In deze zaak heeft de Hoge Raad op 11 juli 2017 uitspraak gedaan in een cassatieprocedure tegen een arrest van het Gerechtshof Amsterdam, Economische Kamer. De zaak betreft een beroep in cassatie door de verdachte tegen een eerdere uitspraak van het hof, waarin het onderzoek ter terechtzitting in hoger beroep aan de orde was. De verdachte, vertegenwoordigd door advocaat J.S. Nan, stelde dat het onderzoek niet in het openbaar had plaatsgevonden, wat volgens hem leidde tot nietigheid van het onderzoek.

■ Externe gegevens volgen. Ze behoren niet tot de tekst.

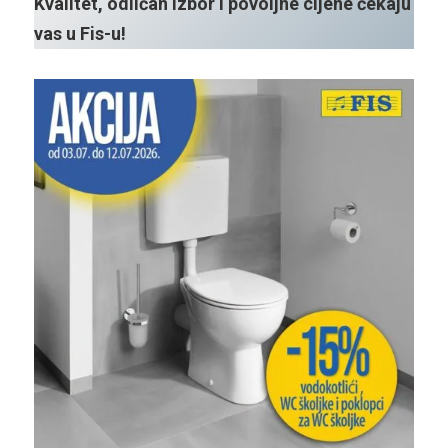
Kvalitet, odličan izbor i povoljne cijene čekaju
vas u Fis-u!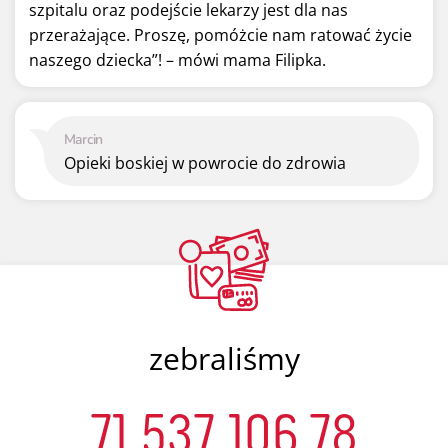
szpitalu oraz podejście lekarzy jest dla nas
przerażające. Proszę, pomóżcie nam ratować życie
naszego dziecka”! – mówi mama Filipka.
Marcin
Opieki boskiej w powrocie do zdrowia
zebraliśmy
71 537 106,78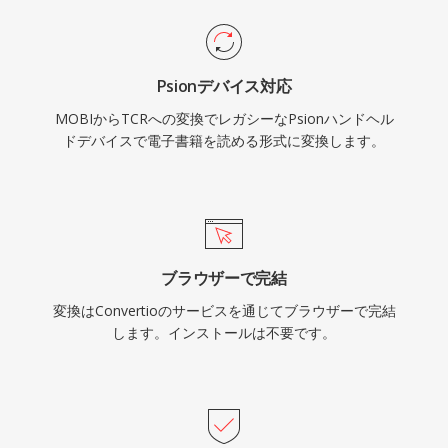
Psionデバイス対応
MOBIからTCRへの変換でレガシーなPsionハンドヘル
ドデバイスで電子書籍を読める形式に変換します。
ブラウザーで完結
変換はConvertioのサービスを通じてブラウザーで完結
します。インストールは不要です。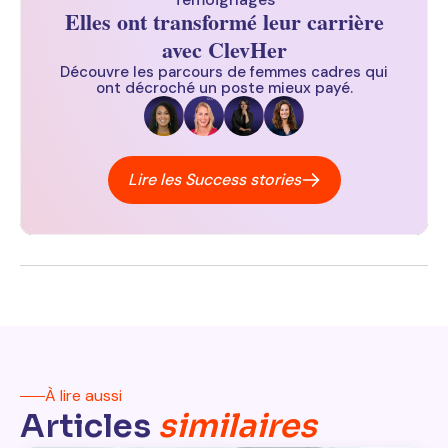
Elles ont transformé leur carrière
avec ClevHer
Découvre les parcours de femmes cadres qui
ont décroché un poste mieux payé.
Lire les Success stories
À lire aussi
Articles
similaires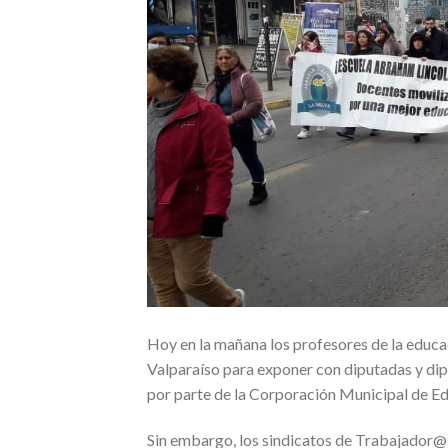
Hoy en la mañana los profesores de la educa
Valparaíso para exponer con diputadas y dip
por parte de la Corporación Municipal de Ed
Sin embargo, los sindicatos de Trabajador@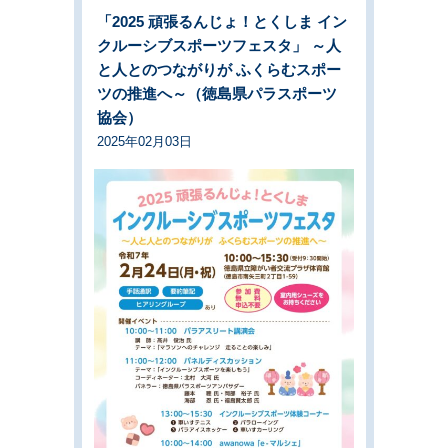
「2025 頑張るんじょ！とくしま イン
クルーシブスポーツフェスタ」 ～人
と人とのつながりが ふくらむスポー
ツの推進へ～（徳島県パラスポーツ
協会）
2025年02月03日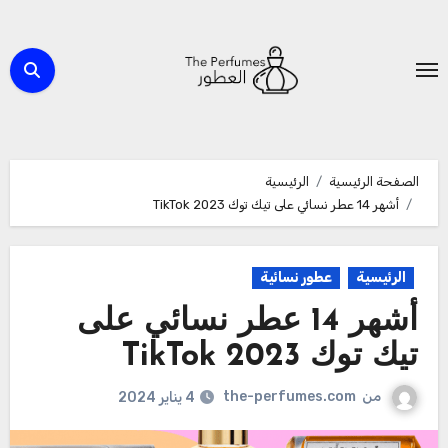
لتجاوز
لى
لمحتوى
الصفحة الرئيسية
الرئيسية
أشهر 14 عطر نسائي على تيك توك TikTok 2023
الرئيسية
عطور نسائية
أشهر 14 عطر نسائي على
تيك توك TikTok 2023
من
the-perfumes.com
4 يناير 2024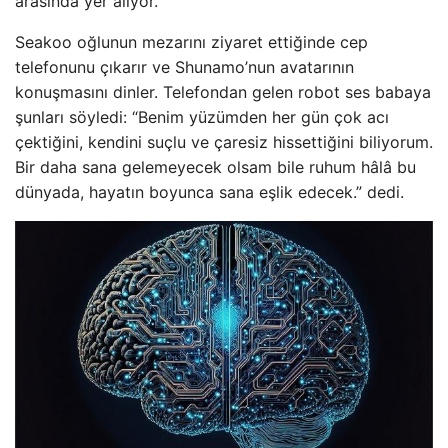
arasında yer alıyor.
Seakoo oğlunun mezarını ziyaret ettiğinde cep
telefonunu çıkarır ve Shunamo’nun avatarının
konuşmasını dinler. Telefondan gelen robot ses babaya
şunları söyledi: “Benim yüzümden her gün çok acı
çektiğini, kendini suçlu ve çaresiz hissettiğini biliyorum.
Bir daha sana gelemeyecek olsam bile ruhum hâlâ bu
dünyada, hayatın boyunca sana eşlik edecek.” dedi.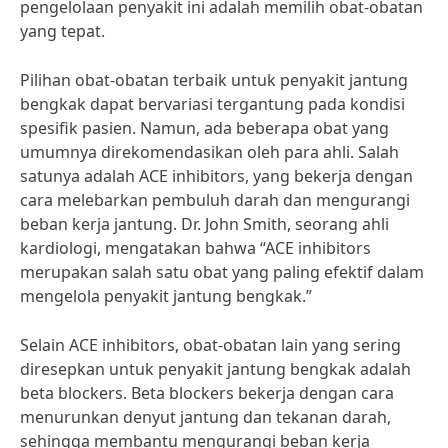
pengelolaan penyakit ini adalah memilih obat-obatan
yang tepat.
Pilihan obat-obatan terbaik untuk penyakit jantung
bengkak dapat bervariasi tergantung pada kondisi
spesifik pasien. Namun, ada beberapa obat yang
umumnya direkomendasikan oleh para ahli. Salah
satunya adalah ACE inhibitors, yang bekerja dengan
cara melebarkan pembuluh darah dan mengurangi
beban kerja jantung. Dr. John Smith, seorang ahli
kardiologi, mengatakan bahwa “ACE inhibitors
merupakan salah satu obat yang paling efektif dalam
mengelola penyakit jantung bengkak.”
Selain ACE inhibitors, obat-obatan lain yang sering
diresepkan untuk penyakit jantung bengkak adalah
beta blockers. Beta blockers bekerja dengan cara
menurunkan denyut jantung dan tekanan darah,
sehingga membantu mengurangi beban kerja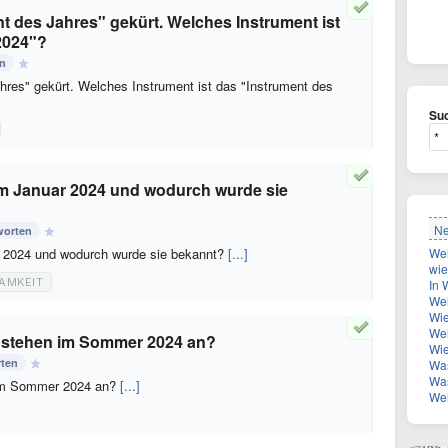
nt des Jahres" gekürt. Welches Instrument ist
2024"?
en
hres" gekürt. Welches Instrument ist das "Instrument des
Suc
m Januar 2024 und wodurch wurde sie
Ne
worten
 2024 und wodurch wurde sie bekannt?
[...]
wie 
AMKEIT
In Wien-
Welche R
Wie
Welc
e stehen im Sommer 2024 an?
Wie 
rten
Was 
Was ist
 im Sommer 2024 an?
[...]
Welche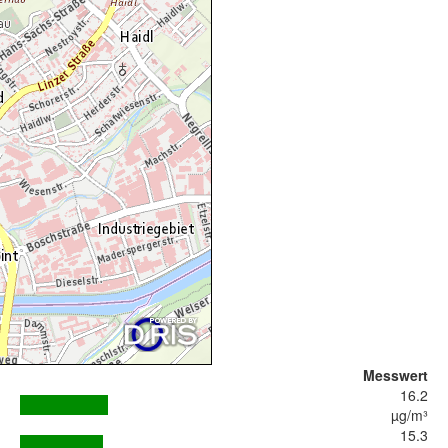
Messwert
16.2
µg/m³
15.3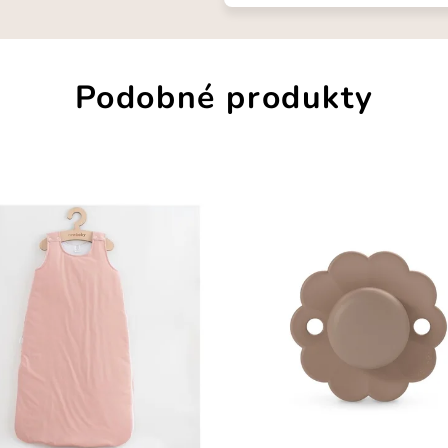
Podobné produkty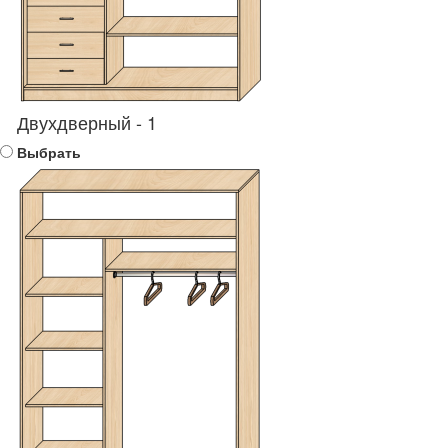
Двухдверный - 1
Выбрать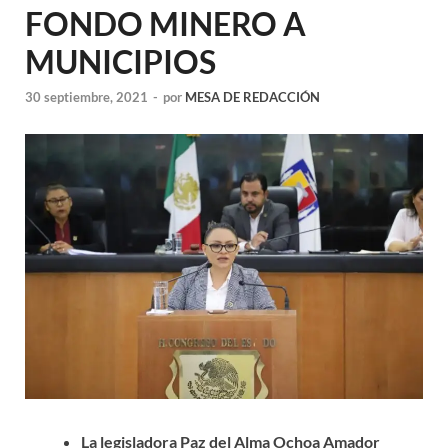
FONDO MINERO A
MUNICIPIOS
30 septiembre, 2021
-
por
MESA DE REDACCIÓN
La legisladora Paz del Alma Ochoa Amador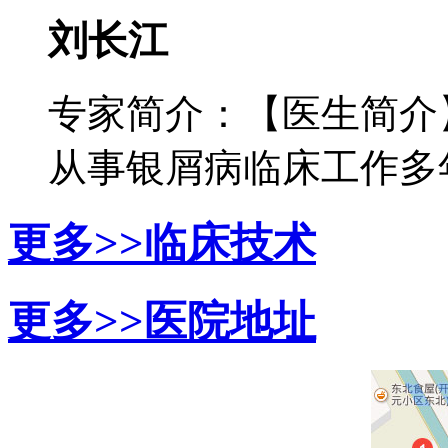
刘长江
专家简介：【医生简介
从事银屑病临床工作多年，
更多>>
临床技术
更多>>
医院地址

De Hoge Raad herhaalt in zijn overwegingen de relevante juridische beginselen met betrekking tot de openbaarheid van het onderzoek, zoals vastgelegd in artikel 6, eerste lid, van het EVRM en artikel 121 van de Grondwet. De Raad benadrukt dat het onderzoek ter terechtzitting in beginsel openbaar dient te zijn, en dat uitzonderingen hierop bij wet moeten worden geregeld. De Hoge Raad concludeert dat het proces-verbaal van de terechtzitting in hoger beroep niet bevestigt dat het onderzoek openbaar is geweest, waardoor het voorschrift inzake openbaarheid niet in acht is genomen.
Dit verzuim leidt tot de nietigheid van het onderzoek ter terechtzitting in hoger beroep en het arrest dat daarop is gebaseerd. De Hoge Raad vernietigt de bestreden uitspraak en wijst de zaak terug naar het Gerechtshof Amsterdam, Economische Kamer, voor hernieuwde behandeling. De uitspraak van de Hoge Raad onderstreept het belang van de openbaarheid van rechtszittingen en de noodzaak om deze beginselen te respecteren in het strafproces.